Sonst lief sportlich aber alles ziemlich gut. In der NHL spielte er vor dem Caps-Intermezzo, danach war er Kapitän in Mannheim, Kapitän der Nationalmannschaft, Kapitän der Eisbären. Natürlich ist die NHL für jeden Eishockeyprofi das Größte, bei Ustorf wurde die USA sogar zum Lebensmittelpunkt und ist es familiär bis heute. Doch sportlich ging für ihn eben bei den Eisbären alles am besten auf. Er wurde zum wichtigen Baustein einer Mannschaft, die das deutsche Eishockey über Jahre dominierte. „Stefan war einer der prägendsten Führungsspieler in der Geschichte der Eisbären. Bei ihm stimmte die Mischung aus Talent, Herz und Charakter“, sagt Geschäftsführer Peter John Lee.

Sechs Titel mit dem EHC

Im Sommer 2004 kam Ustorf zum EHC, gleich in der ersten Saison gewann er mit den Berlinern den Titel.

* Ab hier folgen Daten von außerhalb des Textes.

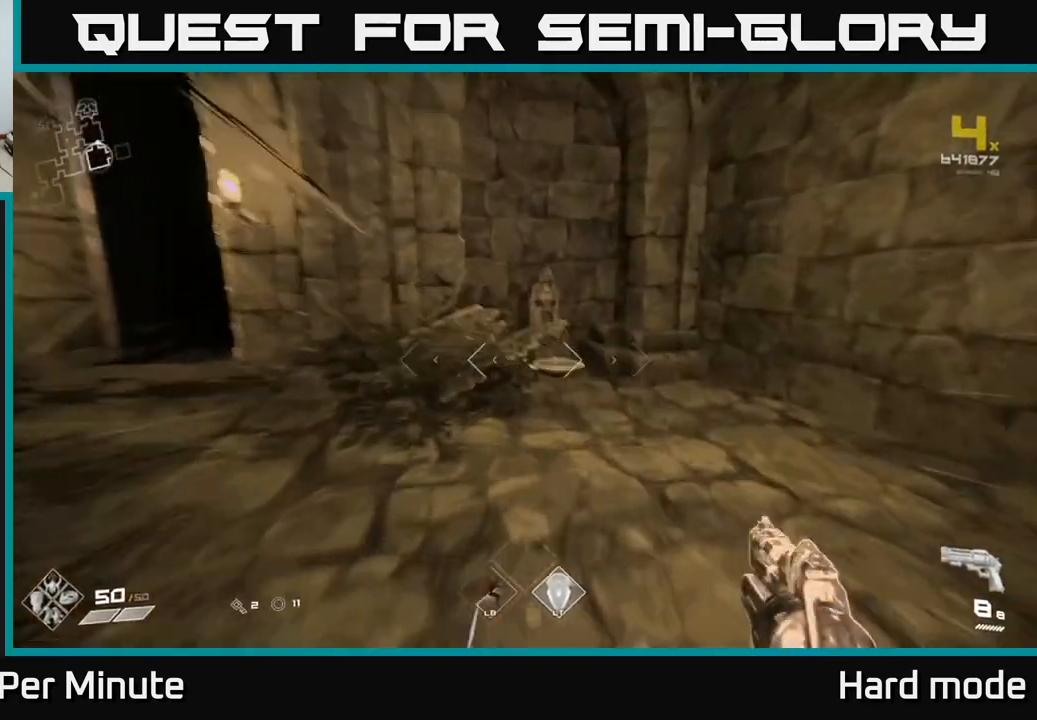
{"dt_ms": 500, "buttons": [], "left_stick": "up", "right_stick": "center", "events": [[17, "right_stick", "down-right"], [150, "right_stick", "center"], [200, "L1", "up"], [283, "left_stick", "center"], [467, "left_stick", "up"]]}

Es war der erste für die Eisbären nach der Wende – und der erste für den Stürmer. Es folgten fünf weitere, ein Pokalsieg, der Triumph in der European Trophy. Seinen Einsatz, seine Einstellung, das vermissen viele Fans bei der heutigen EHC-Generation. Einsatz über die Schmerzgrenze hinaus, der Ustorf viele körperliche Leiden bescherte, die ihn 2012 abrupt zum Spielstopp zwangen und nicht mehr loslassen.

Vergleiche zwischen dem Team damals und heute mag er nicht ziehen. Aber früher, das stimmt, war es leichter, in der DEL oben mitzuspielen. Das macht es natürlich schwerer, sich solche Meriten als Sportchef zu verdienen, wie er sie als Spieler vorweisen kann. Die dritte Saison in dieser Funktion bei den Eisbären führt ihm die Unterschiede besonders deutlich vor Augen. „Als Spieler hast du deine Leistung unter Kontrolle“, erzählt Stefan Ustorf. Als Sportlicher Leiter sagt er nach dem Spiel in Ingolstadt: „Es ist an der Zeit, dass sich der eine oder andere hinterfragt, ob das so in Ordnung geht.“ Die graue Gegenwart trübt die glorreiche Vergangenheit ein wenig.